To prove $\prod\limits_{n=1}^\infty\cos\frac{x}{2^n}=\frac{\sin x}{x},x\neq0$ Prove $$\prod_{n=1}^\infty\cos\frac{x}{2^n}=\frac{\sin x}{x},x\neq0$$ 
This equation may be famous, but I have no idea how to start. I suppose it is related to another eqution:
(Euler)And how can I prove the $follwing$ eqution?
$$\sin x=x(1-\frac{x^2}{\pi^2})(1-\frac{x^2}{2^2\pi^2})\cdots=x\prod_{n=1}^\infty (1-\frac{n^2}{2^2\pi^2})$$
I can't find the relation of the two.

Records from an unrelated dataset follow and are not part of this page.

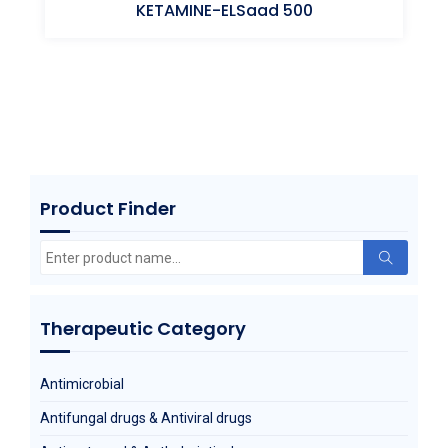
KETAMINE-ELSaad 500
Ketamine (HCl)
Product Finder
Search
for:
Therapeutic Category
Antimicrobial
Antifungal drugs & Antiviral drugs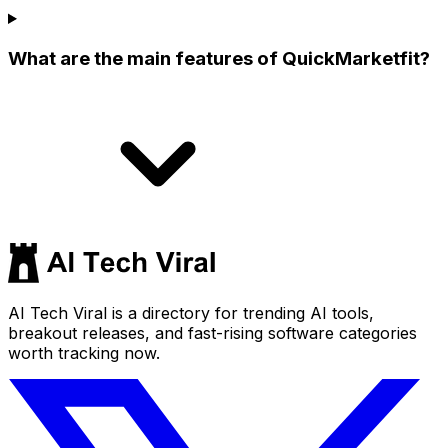
What are the main features of QuickMarketfit?
AI Tech Viral is a directory for trending AI tools,
breakout releases, and fast-rising software categories
worth tracking now.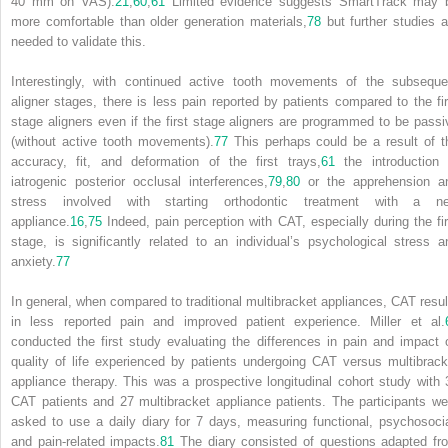
40 mm on VAS).
21
,
60
,
61
Limited evidence suggests SmartTrack may 
more comfortable than older generation materials,
78
but further studies a
needed to validate this.
Interestingly, with continued active tooth movements of the subseque
aligner stages, there is less pain reported by patients compared to the fir
stage aligners even if the first stage aligners are programmed to be passi
(without active tooth movements).
77
This perhaps could be a result of t
accuracy, fit, and deformation of the first trays,
61
the introduction 
iatrogenic posterior occlusal interferences,
79
,
80
or the apprehension a
stress involved with starting orthodontic treatment with a n
appliance.
16
,
75
Indeed, pain perception with CAT, especially during the fir
stage, is significantly related to an individual’s psychological stress a
anxiety.
77
In general, when compared to traditional multibracket appliances, CAT resul
in less reported pain and improved patient experience. Miller et al.
conducted the first study evaluating the differences in pain and impact 
quality of life experienced by patients undergoing CAT versus multibrack
appliance therapy. This was a prospective longitudinal cohort study with 
CAT patients and 27 multibracket appliance patients. The participants we
asked to use a daily diary for 7 days, measuring functional, psychosocia
and pain-related impacts.
81
The diary consisted of questions adapted fr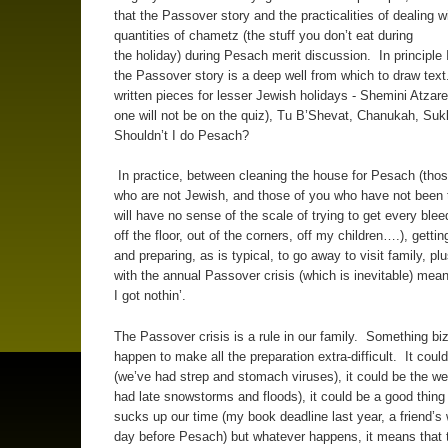
that the Passover story and the practicalities of dealing w
quantities of chametz (the stuff you don’t eat during
the holiday) during Pesach merit discussion. In principle 
the Passover story is a deep well from which to draw text
written pieces for lesser Jewish holidays - Shemini Atzaret
one will not be on the quiz), Tu B’Shevat, Chanukah, Su
Shouldn’t I do Pesach?
In practice, between cleaning the house for Pesach (thos
who are not Jewish, and those of you who have not been
will have no sense of the scale of trying to get every ble
off the floor, out of the corners, off my children….), getti
and preparing, as is typical, to go away to visit family, pl
with the annual Passover crisis (which is inevitable) means
I got nothin’.
The Passover crisis is a rule in our family. Something bi
happen to make all the preparation extra-difficult. It could
(we’ve had strep and stomach viruses), it could be the we
had late snowstorms and floods), it could be a good thing
sucks up our time (my book deadline last year, a friend’s
day before Pesach) but whatever happens, it means that t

Maybe I am stuck in a wrong way,thanks for your help.
 A: Hint
Use the identity
$$\cos\frac x{2^n}=\frac12\frac{\sin\frac x{2^{n-1}}}{\sin\frac{x}{2^n}}$$
and telescope.
A: In this answer, it is shown that using induction and the identity
$$
\cos(x2^{-k})=\frac{\sin(x2^{1-k})}{2\sin(x2^{-k})}\tag{1}
$$
we get
$$
\prod_{k=1}^\infty\cos(x2^{-k})=\frac{\sin(x)}x\tag{2}
$$

In this answer, it is shown that
$$
\frac1x+\sum_{k=1}^\infty\frac{2x}{x^2-k^2}=\pi\cot(\pi x)\tag{3}
$$
Integrating $(3)$ gives
$$
\log(\pi x)+\sum_{k=1}^\infty\log\left(1-\frac{x^2}{k^2}\right)=\log(\sin(\pi x))\tag{4}
$$
Substituting $x\mapsto x/\pi$, and exponentiating yields
$$
x\prod_{k=1}^\infty\left(1-\frac{x^2}{k^2\pi^2}\right)=\sin(x)\tag{5}
$$
A: By double angle formula we have $$\sin\left(x\right)=2\sin\left(\frac{x}{2}\right)\cos\left(\frac{x}{2}\right)=4\sin\left(\frac{x}{4}\right)\cos\left(\frac{x}{4}\right)\cos\left(\frac{x}{2}\right)=\dots=2^{n}\sin\left(\frac{x}{2^{n}}\right)\prod_{k\leq n}\cos\left(\frac{x}{2^{k}}\right)$$ now remains to note that $$\lim_{n\rightarrow\infty}2^{n}\sin\left(\frac{x}{2^{n}}\right)=x.$$